It's strange to think of a 13-year-old me who a keychain that read "Of all the things I've lost, I miss my mind the most." dangling off her purple Jansport backpack. I had no idea that I was about to fall into a dark abyss of depression, obsessive compulsiveness, and super wacky body image issues. Get ready, 13-year-old, Meg! Life is about to get a lot tougher.
I was put on medication when I was 17 and I was on and off various antidepressants for the next decade. Being an idiot (or at least careless), I didn't take my medicine regularly. I would get it in my head that the pills were making me dull or fat or both, so I'd quit cold turkey and wonder why a day later I was bawling alone in my car at school.
It's hard to say if it was the medication or the misuse of the medication that has left me feeling like that entire decade was a blur. So much happened in the world during that time and I don't even feel like I was alive to experience it. At most I was watching a movie, never participating, only observing -- and falling asleep in the middle of it. This disturbs me.
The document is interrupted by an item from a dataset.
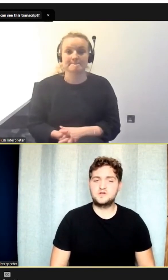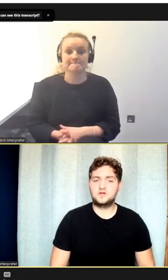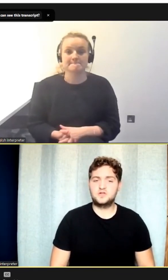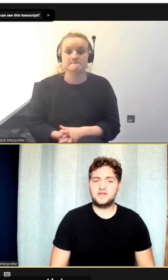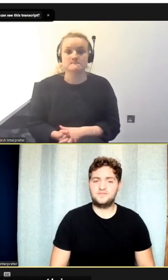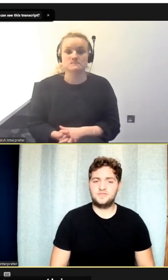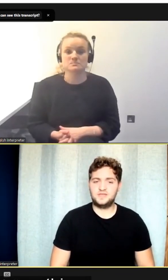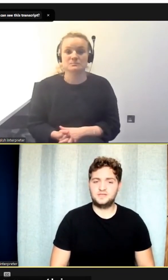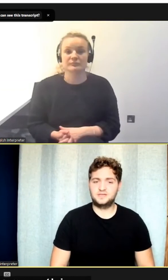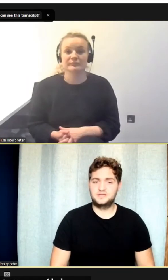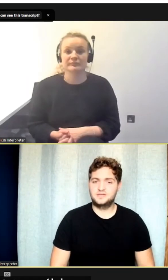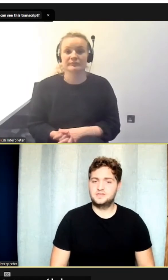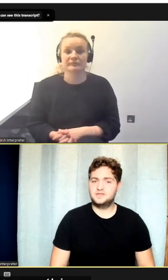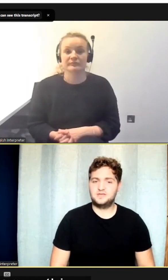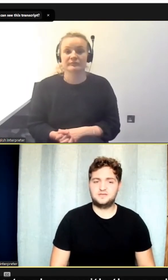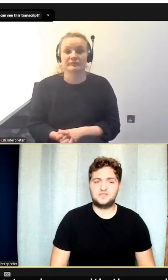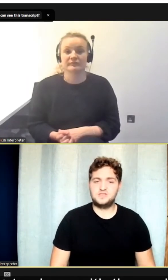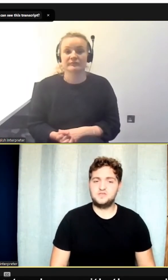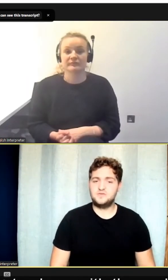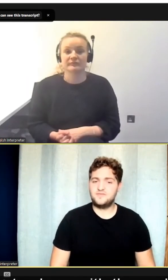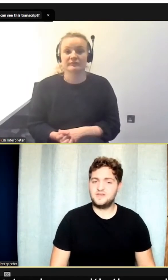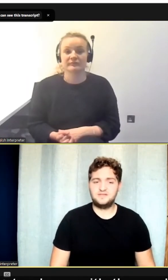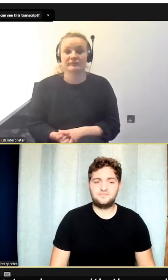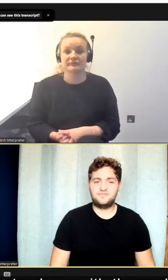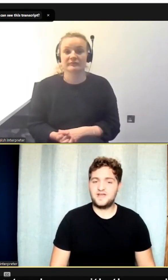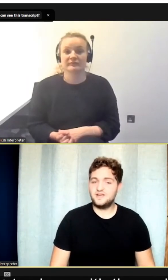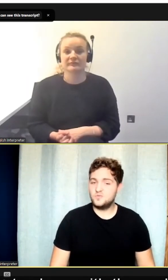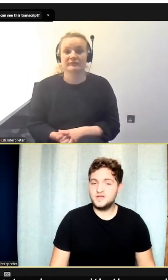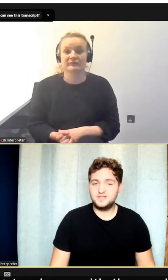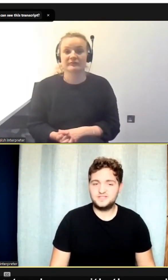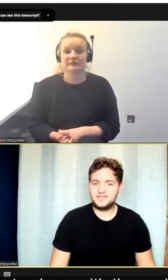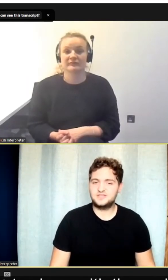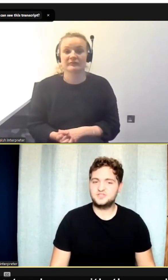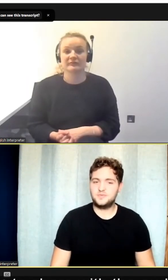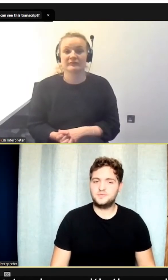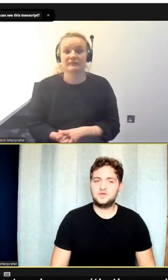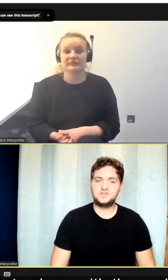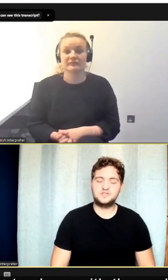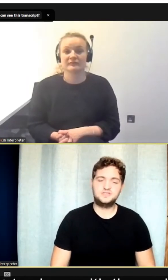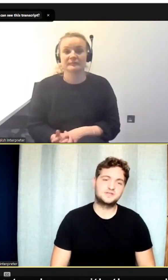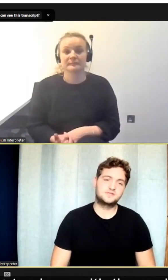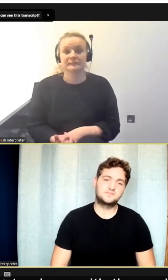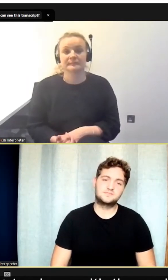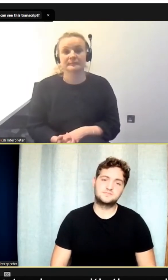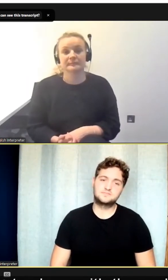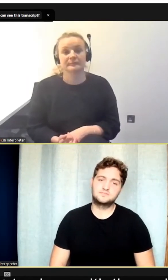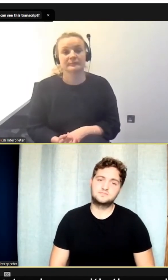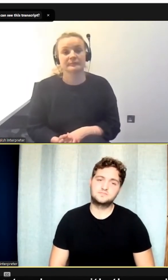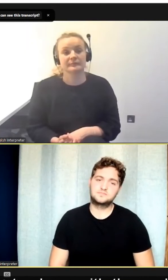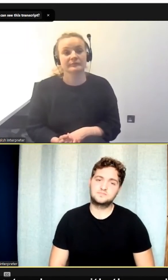Before we conclude everything. Do you have any final words you'd like to share with the audience?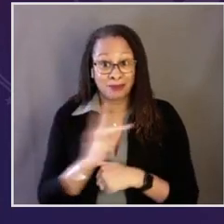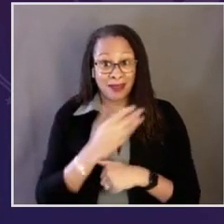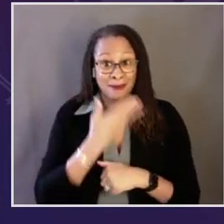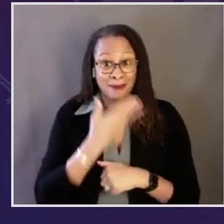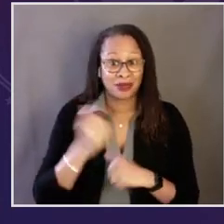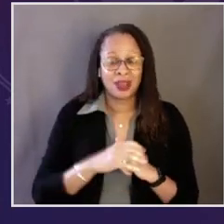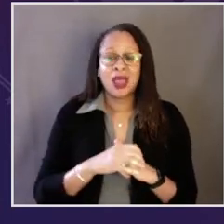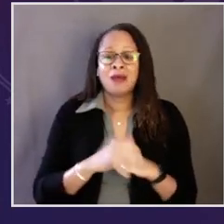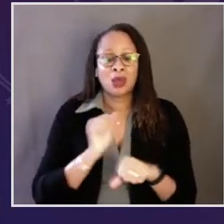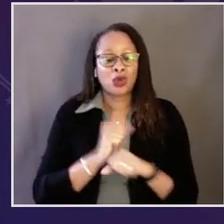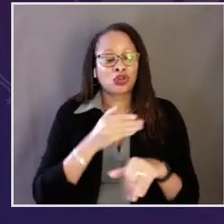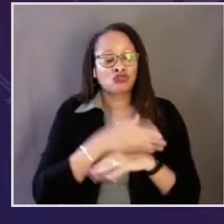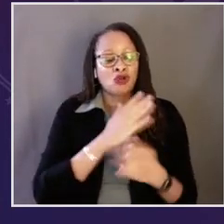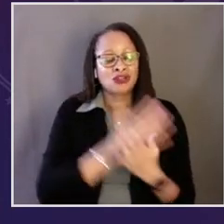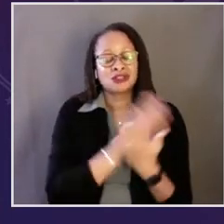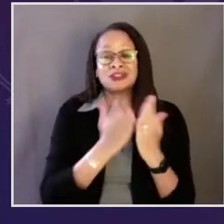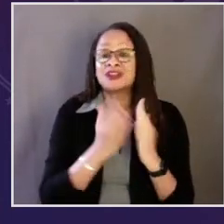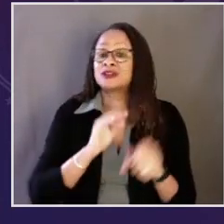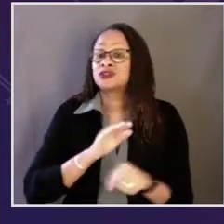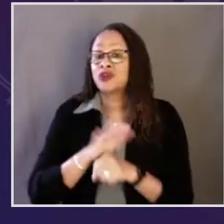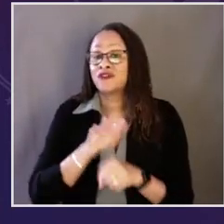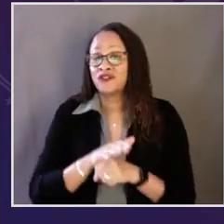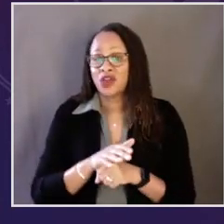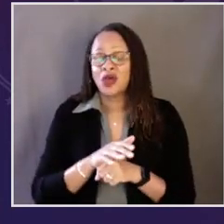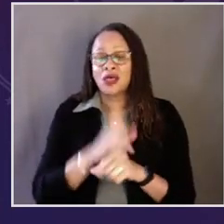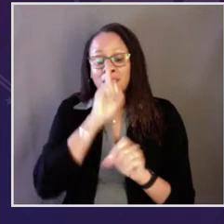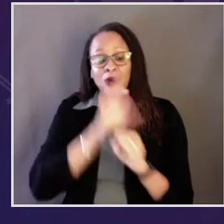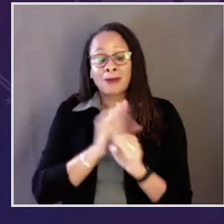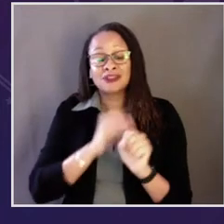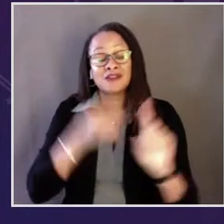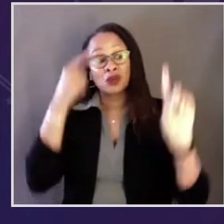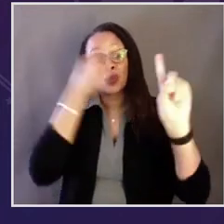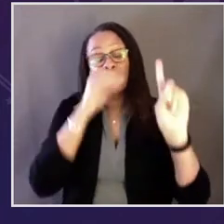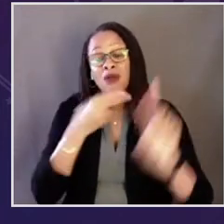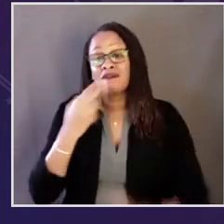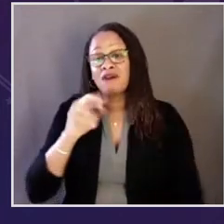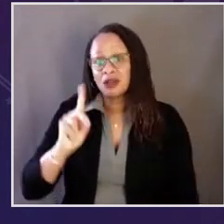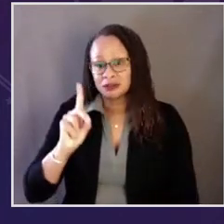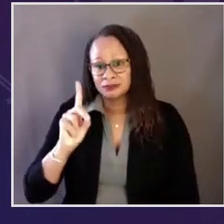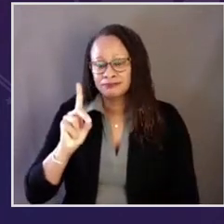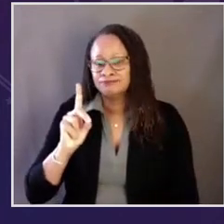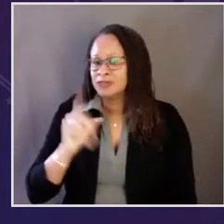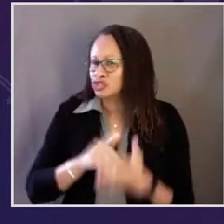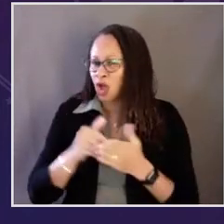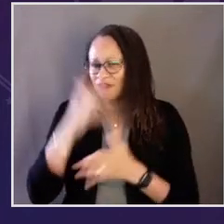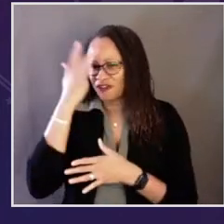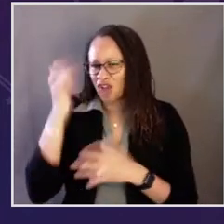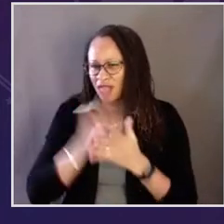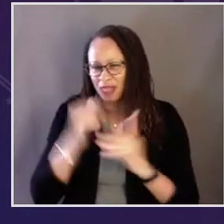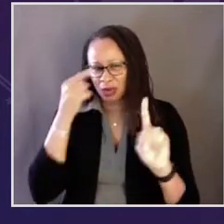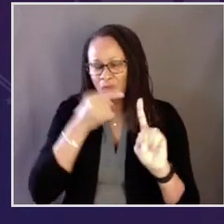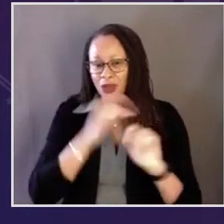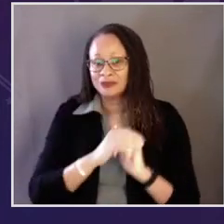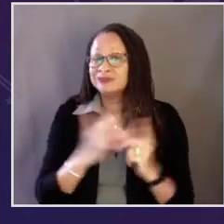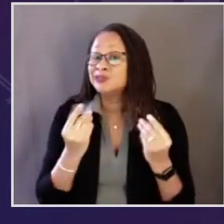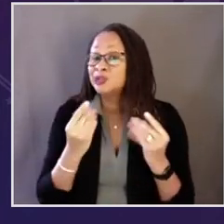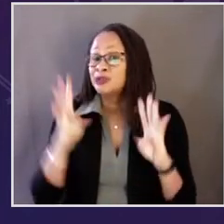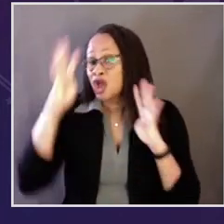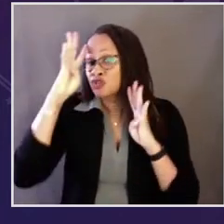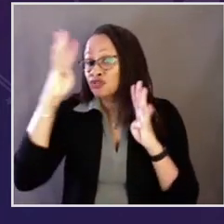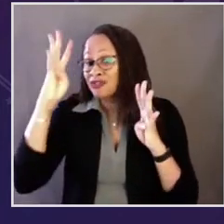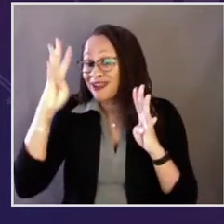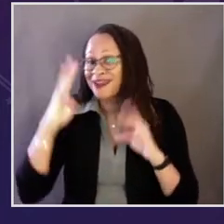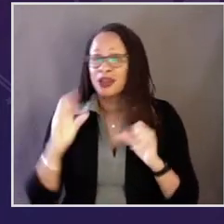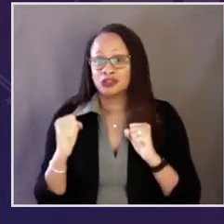And she's also going to help us build back better by working across the ideological spectrum to fulfill the promise of HUD's mission. And here's what its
I desire, at times, to be hyperaware of what is going on. I have moments where I want to read every section of every newspaper, confidently debate those with whom I disagree, attend protests and demonstrations and rallies, and donate all of my time and money to really patching up this little planet. But these moments are fleeting.
More often than not I am still stranded in my head, consumed by an inner world. I fixate on thoughts that I either forget to share or hesitate to because I feel they might be too loony. I'm starting to make it sound like I've lost my grip on reality, but I don't believe that's the case. Maybe I've just gotten too comfortable turning away and not paying attention. This is devastating. I don't have the excuse of insanity on my side; I just have deliberate ignorance.
A fearful life sprinkled with apathy isn't exactly what I ordered, but that's what's been placed in front of me. Do I build up the courage to ask the waiter to take it back? And if he takes it back, will it just come back to me? Because I am the chef in this situation. I cook my own meal, minute by minute, day after day. It's time I learn to digest my own creation, even if it's simply empty calories, full of preservatives.
But I want sustenance. I want my ingredients fresh and my knives sharp. I want to tip generously and lick the plate when no one's looking. To have a satisfying feast, the senses must cooperate. I want my appetite to come back.